Ceritanya berbeda setelah turun minum.
Liverpool tidak melakukan satu pelanggaran pun antara awal babak kedua dan pelanggaran pemain pengganti Diogo Jota terhadap Raul Albiol setelah menit ke-74. Pada saat itu, Liverpool sudah unggul 2-0, tidak harus dengan perubahan yang jelas dalam pendekatan menyerang mereka, namun dengan terus membangun tekanan.
Khususnya, meski Liverpool berhenti melakukan kesalahan, Villarreal tetap ingin bermain seolah-olah mereka yang melakukan kesalahan tersebut. Ketika Diaz dan Andy Robertson menantang Lo Celso di pinggir lapangan, bola mengenai kepala pemain Argentina yang tengkurap itu. Dia tetap di tanah, dan wasit menghentikan pertandingan.
Robertson dengan marah memprotes bahwa dia tidak melakukan pelanggaran, tetapi wasit Szymon Marciniak mengindikasikan bahwa dia sebenarnya menghentikan permainan karena cedera kepala…
..dan itu adalah perbedaan penting karena pada babak kedua bola dijatuhkan ke Liverpool, yang kembali membangun serangan.
Liverpool menambah tekanan pada saat ini: Mohamed Salah berada dalam posisi berbahaya. Pau Torres tak sengaja melepaskan umpan silang ke pelukan kipernya, Geronimo Rulli. Gol Fabinho dianulir karena offside dari tendangan sudut. Diaz melakukan sundulan yang bagus – dan akhirnya terobosan terjadi melalui gol keberuntungan saat Henderson melakukan tumpang tindih dan mengarahkan umpan silangnya yang dibelokkan melewati Rulli ke sudut jauh.
Namun yang tak kalah penting, Liverpool mencegah Villarreal keluar.
Tim asuhan Emery hanya menyelesaikan tiga umpan antara awal babak kedua dan gol pembuka Liverpool pada menit ke-53, tidak ada satu pun di babak lawan. Mereka hanya berhasil mencetak lima gol dalam dua menit antara gol pertama dan kedua Liverpool, dengan hanya satu di antaranya yang bermain di wilayah Liverpool. Mereka tidak bisa keluar dan tidak bisa menghilangkan tekanan.

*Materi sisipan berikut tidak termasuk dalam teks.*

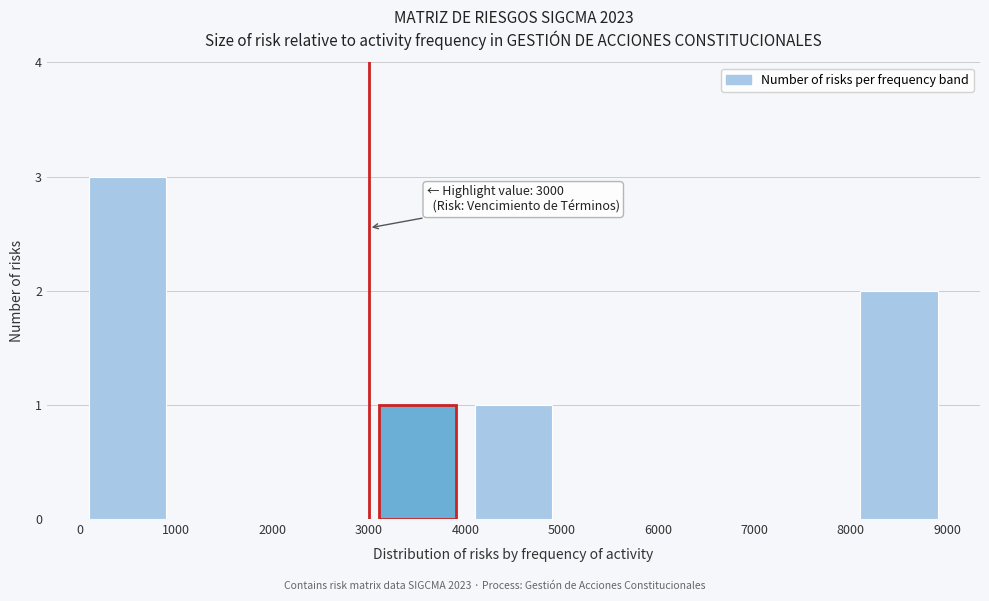

Over which range of the x-axis is the bar tallest?

0 to 1000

Dalam situasi seperti ini Liverpool mungkin akan melakukan pelanggaran di babak pertama. Di sini mereka tidak melakukannya.

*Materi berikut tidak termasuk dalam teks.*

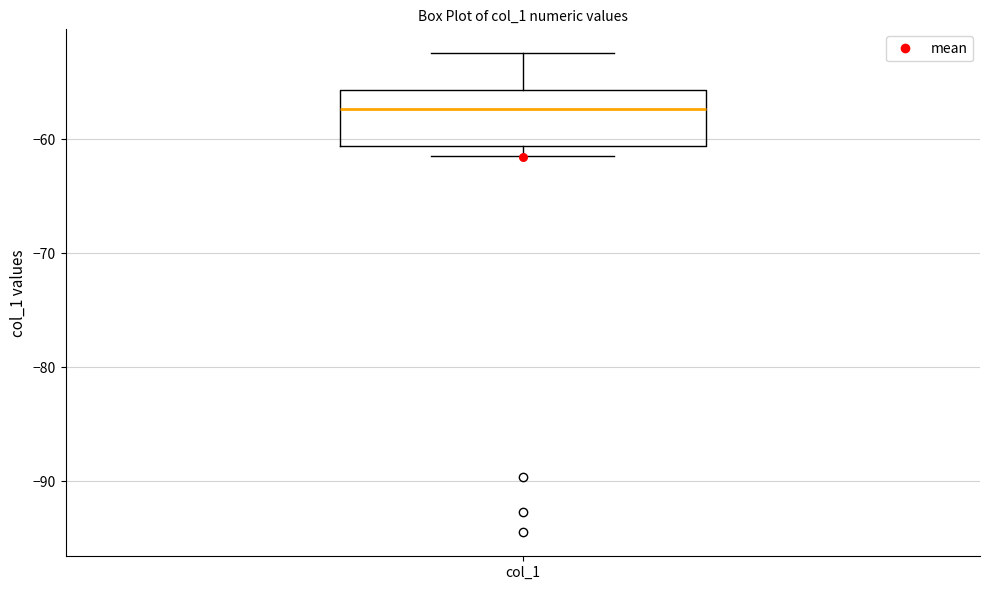

Read this box plot against the y-axis: the position of the median line, the range covered by the box, and the ends of both whiskers. The values are not printed on the chart, so give them approximately, as read against the axis.

median -57, box -61 to -56, whiskers -61 (just below the box's lower edge) to -52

Empat – mungkin lima – pemain berkerumun di sekitar pemain Villarreal yang mencoba untuk memulai istirahat, dan Trent Alexander-Arnold dengan tenang memasukkan kakinya untuk memenangkan kembali penguasaan bola. Liverpool kembali menyerang.
Beberapa menit kemudian, Mane mengubah skor menjadi 2-0 dari umpan Salah.
Analisis polusi cenderung berkonsentrasi pada argumen “moral”: Apakah pihak yang melakukan polusi sengaja melakukan hal-hal kotor? Apakah tim kotor karena terlalu banyak tantangan?
Tapi ini bukan tentang itu. Itu hanya soal kecepatan.
Ketika Liverpool mempertahankan disiplin mereka dan memastikan pertandingan dimainkan tanpa penghentian yang tidak perlu, mereka meningkatkan tekanan, menemukan terobosan dan menempatkan diri mereka di ambang mencapai final Liga Champions ketiga dalam lima tahun.